TASK TO CARRY OUT:
Lines before the one containing "middle mcp: (195, 327)" are to be skipped; reproduce that line and the rest of the records below exactly.

SUPPLIED DATA:
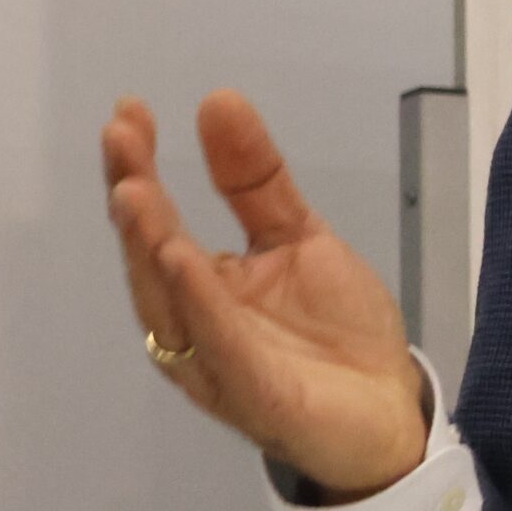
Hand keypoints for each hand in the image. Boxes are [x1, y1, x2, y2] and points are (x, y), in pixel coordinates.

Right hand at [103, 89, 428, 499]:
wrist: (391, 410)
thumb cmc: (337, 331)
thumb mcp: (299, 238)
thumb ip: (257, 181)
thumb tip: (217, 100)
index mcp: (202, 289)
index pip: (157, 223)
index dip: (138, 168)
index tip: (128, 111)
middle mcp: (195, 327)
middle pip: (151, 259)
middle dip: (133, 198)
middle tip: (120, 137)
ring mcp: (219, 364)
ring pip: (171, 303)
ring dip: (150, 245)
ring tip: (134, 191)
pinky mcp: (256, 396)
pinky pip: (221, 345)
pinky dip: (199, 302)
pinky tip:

SOLUTION TO THIS TASK:
middle mcp: (195, 327)
middle pip: (151, 259)
middle dip: (133, 198)
middle tip: (120, 137)
ring mcp: (219, 364)
ring pip: (171, 303)
ring dip: (150, 245)
ring tip: (134, 191)
pinky mcp: (256, 396)
pinky pip: (221, 345)
pinky dip: (199, 302)
pinky tip:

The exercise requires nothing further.